FAQ : Investir dans l'agro-industrie au Bénin
Quel rôle joue l'APIEx pour les projets d'agro-industrie ?
L'APIEx est le point de contact unique pour les investisseurs souhaitant obtenir un agrément au Code des investissements. Elle instruit les dossiers de demande, facilite l'installation à la GDIZ et accompagne les entreprises dans la certification de leurs produits pour l'exportation vers les marchés internationaux.
Faut-il l'IFU et le RCCM pour investir dans l'agro-industrie au Bénin ?
Oui. L'immatriculation au RCCM et l'obtention de l'IFU sont des étapes obligatoires de la création d'entreprise via le GUFE, préalables à toute demande d'agrément au Code des investissements, à l'ouverture d'un compte bancaire professionnel ou au dédouanement d'équipements industriels importés.
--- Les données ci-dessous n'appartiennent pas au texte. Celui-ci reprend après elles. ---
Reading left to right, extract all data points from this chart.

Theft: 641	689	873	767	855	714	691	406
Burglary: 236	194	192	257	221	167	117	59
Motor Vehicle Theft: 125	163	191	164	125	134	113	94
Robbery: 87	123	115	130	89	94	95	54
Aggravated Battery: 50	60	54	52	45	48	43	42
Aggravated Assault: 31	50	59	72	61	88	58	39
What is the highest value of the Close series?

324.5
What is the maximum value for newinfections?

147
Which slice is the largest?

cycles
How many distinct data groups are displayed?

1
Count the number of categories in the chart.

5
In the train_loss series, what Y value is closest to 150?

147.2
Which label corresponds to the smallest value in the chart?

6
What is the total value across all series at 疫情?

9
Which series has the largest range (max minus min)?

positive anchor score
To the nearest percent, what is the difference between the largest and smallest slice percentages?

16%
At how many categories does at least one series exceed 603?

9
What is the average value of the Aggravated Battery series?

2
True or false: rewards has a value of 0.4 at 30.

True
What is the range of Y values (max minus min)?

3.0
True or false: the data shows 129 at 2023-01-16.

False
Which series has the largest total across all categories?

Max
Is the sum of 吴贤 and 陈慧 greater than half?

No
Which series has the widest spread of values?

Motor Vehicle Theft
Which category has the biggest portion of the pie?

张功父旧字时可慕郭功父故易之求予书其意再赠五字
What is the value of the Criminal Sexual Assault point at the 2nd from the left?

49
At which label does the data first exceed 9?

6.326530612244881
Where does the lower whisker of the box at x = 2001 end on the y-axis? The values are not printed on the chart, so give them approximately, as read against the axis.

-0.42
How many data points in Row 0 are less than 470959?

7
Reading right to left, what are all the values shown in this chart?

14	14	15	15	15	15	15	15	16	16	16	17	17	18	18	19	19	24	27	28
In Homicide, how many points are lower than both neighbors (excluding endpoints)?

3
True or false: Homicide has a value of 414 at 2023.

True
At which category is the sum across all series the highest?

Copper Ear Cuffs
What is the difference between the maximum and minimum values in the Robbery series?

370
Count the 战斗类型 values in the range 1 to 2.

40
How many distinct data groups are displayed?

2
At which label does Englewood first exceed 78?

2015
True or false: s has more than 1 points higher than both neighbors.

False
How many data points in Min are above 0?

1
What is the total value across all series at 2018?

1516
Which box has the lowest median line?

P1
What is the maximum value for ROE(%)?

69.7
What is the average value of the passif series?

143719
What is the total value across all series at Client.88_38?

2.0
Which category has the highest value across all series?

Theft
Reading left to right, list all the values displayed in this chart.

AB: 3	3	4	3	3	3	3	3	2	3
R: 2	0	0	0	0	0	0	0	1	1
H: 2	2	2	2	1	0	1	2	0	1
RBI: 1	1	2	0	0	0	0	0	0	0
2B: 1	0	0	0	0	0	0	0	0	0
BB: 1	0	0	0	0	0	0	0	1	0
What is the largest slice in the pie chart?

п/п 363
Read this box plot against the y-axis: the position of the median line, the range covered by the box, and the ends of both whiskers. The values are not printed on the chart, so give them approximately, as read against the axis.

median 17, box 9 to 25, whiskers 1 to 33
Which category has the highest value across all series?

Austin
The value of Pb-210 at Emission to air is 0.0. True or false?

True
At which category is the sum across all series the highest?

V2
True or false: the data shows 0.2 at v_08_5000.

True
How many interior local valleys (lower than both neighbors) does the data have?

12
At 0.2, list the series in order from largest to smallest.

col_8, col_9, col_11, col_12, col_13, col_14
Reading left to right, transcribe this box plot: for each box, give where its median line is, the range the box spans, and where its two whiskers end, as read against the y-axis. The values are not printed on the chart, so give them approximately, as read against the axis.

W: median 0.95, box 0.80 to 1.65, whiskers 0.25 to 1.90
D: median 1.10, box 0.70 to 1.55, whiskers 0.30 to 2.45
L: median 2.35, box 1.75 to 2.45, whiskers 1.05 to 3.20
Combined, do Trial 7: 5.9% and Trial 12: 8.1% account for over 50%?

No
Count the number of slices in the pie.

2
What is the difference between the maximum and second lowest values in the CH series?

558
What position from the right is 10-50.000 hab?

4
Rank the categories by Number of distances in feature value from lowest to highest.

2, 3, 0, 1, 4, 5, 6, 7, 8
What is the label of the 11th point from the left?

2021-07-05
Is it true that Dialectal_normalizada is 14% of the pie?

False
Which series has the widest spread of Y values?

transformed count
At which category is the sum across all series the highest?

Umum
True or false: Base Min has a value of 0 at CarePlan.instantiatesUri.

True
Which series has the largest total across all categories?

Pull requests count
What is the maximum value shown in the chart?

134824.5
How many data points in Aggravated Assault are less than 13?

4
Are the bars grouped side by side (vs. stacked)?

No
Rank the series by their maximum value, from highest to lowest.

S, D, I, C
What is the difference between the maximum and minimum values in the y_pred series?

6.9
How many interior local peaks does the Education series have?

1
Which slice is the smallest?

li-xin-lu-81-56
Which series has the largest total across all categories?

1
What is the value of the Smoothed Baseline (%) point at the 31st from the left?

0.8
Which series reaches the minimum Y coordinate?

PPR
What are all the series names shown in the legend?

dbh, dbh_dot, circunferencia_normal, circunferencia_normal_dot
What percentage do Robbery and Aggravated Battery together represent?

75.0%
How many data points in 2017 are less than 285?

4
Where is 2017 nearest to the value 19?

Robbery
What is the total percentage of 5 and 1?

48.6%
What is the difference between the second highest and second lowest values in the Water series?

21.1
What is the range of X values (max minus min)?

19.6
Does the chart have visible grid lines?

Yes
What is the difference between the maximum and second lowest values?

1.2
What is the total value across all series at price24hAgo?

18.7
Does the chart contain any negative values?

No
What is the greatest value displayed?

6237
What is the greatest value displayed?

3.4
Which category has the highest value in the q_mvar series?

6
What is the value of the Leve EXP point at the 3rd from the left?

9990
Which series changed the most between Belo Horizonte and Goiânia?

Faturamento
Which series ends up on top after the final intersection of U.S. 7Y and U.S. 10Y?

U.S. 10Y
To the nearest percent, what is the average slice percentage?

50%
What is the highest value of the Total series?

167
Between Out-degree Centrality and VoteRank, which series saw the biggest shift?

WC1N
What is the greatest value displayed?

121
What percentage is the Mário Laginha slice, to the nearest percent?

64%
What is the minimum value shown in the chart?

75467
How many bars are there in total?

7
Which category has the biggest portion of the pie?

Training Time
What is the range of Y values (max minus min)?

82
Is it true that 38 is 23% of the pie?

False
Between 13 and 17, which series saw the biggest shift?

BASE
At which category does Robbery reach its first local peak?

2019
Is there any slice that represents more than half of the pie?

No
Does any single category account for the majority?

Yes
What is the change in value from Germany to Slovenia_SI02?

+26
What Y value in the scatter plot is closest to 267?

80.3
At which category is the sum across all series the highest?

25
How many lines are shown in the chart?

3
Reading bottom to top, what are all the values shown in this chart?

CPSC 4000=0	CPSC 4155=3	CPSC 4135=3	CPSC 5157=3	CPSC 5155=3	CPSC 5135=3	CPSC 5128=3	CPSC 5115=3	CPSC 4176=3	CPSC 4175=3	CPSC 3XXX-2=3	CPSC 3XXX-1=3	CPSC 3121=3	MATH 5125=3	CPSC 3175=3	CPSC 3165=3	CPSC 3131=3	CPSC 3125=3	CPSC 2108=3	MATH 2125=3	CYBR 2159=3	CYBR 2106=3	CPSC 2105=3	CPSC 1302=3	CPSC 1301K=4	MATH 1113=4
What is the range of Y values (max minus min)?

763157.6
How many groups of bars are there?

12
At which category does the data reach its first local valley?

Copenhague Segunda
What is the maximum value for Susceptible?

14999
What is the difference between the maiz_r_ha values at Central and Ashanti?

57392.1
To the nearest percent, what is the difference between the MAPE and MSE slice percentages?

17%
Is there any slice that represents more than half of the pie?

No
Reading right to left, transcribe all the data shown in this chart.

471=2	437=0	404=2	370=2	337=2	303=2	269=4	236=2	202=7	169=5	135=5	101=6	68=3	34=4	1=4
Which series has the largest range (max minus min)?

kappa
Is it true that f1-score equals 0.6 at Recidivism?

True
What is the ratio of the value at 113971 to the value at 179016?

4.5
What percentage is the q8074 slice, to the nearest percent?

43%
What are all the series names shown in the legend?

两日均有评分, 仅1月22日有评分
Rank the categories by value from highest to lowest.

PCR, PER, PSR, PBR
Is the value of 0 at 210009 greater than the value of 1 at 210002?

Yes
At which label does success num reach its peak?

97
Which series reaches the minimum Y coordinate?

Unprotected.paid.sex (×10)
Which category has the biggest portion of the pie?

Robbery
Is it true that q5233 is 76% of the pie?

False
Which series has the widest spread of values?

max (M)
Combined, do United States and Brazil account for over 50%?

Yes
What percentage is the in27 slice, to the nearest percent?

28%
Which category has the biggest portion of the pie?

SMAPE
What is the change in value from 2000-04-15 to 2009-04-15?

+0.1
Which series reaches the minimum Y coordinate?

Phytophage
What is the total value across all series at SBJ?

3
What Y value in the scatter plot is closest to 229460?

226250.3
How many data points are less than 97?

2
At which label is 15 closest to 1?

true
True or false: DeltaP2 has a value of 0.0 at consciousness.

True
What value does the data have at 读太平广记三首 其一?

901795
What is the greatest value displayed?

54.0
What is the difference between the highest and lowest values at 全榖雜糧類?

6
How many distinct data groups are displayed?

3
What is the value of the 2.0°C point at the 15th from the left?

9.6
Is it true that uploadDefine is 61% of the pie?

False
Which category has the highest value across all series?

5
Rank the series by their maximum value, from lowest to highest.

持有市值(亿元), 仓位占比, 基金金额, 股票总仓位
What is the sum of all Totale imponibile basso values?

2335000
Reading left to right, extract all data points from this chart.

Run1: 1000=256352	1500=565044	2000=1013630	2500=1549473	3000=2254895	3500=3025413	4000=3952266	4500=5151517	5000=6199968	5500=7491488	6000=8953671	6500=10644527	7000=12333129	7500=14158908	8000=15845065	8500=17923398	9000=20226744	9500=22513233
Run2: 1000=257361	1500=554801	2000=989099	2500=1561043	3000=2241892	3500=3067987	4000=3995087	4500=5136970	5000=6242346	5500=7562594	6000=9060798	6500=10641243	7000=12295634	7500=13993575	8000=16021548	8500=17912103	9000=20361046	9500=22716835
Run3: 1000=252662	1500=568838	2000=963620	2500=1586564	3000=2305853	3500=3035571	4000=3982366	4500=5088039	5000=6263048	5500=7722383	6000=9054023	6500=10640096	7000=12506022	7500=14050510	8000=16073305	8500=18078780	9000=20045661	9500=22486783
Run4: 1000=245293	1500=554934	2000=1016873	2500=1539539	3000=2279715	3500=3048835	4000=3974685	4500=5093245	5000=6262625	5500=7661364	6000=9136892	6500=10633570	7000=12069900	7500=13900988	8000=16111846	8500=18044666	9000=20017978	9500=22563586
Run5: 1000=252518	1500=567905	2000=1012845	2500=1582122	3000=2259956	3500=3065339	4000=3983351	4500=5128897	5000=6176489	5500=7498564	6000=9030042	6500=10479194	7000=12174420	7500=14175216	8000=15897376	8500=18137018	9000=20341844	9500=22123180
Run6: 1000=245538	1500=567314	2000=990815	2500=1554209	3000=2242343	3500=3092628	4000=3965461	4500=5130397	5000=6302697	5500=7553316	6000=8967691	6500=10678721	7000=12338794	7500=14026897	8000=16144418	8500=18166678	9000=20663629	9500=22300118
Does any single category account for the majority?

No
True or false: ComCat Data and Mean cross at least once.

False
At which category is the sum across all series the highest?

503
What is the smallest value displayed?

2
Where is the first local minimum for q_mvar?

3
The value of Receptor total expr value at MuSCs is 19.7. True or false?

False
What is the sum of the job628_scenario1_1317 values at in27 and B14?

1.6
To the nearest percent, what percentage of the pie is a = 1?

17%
Quels avantages fiscaux offre le Code des investissements pour l'agro-industrie ?
Les entreprises agro-industrielles peuvent bénéficier d'exonérations fiscales et douanières allant jusqu'à 17 ans selon le régime privilégié accordé, contre 5 à 12 ans pour les régimes applicables aux autres secteurs économiques.
Comment sécuriser l'approvisionnement en matières premières agricoles ?
La solution la plus fiable consiste à établir des contrats d'agriculture contractuelle avec des coopératives de producteurs locaux, en fournissant des intrants et un prix d'achat garanti à l'avance, ce qui stabilise les volumes et la qualité livrés à l'usine.
La GDIZ est-elle accessible à tous les investisseurs, y compris étrangers ?
La GDIZ accueille des investisseurs béninois, de la diaspora et étrangers. Le dossier de projet est déposé auprès de la direction de la zone ou de l'APIEx, qui évalue sa cohérence avec les filières ciblées par la zone (coton, anacarde, ananas, karité, soja).
Combien coûte la création d'une entreprise agro-industrielle au Bénin ?
Pour une société, le coût total des formalités de création via le GUFE s'élève à 17 000 FCFA, incluant l'immatriculation au RCCM et la carte de commerçant, l'IFU étant délivré gratuitement.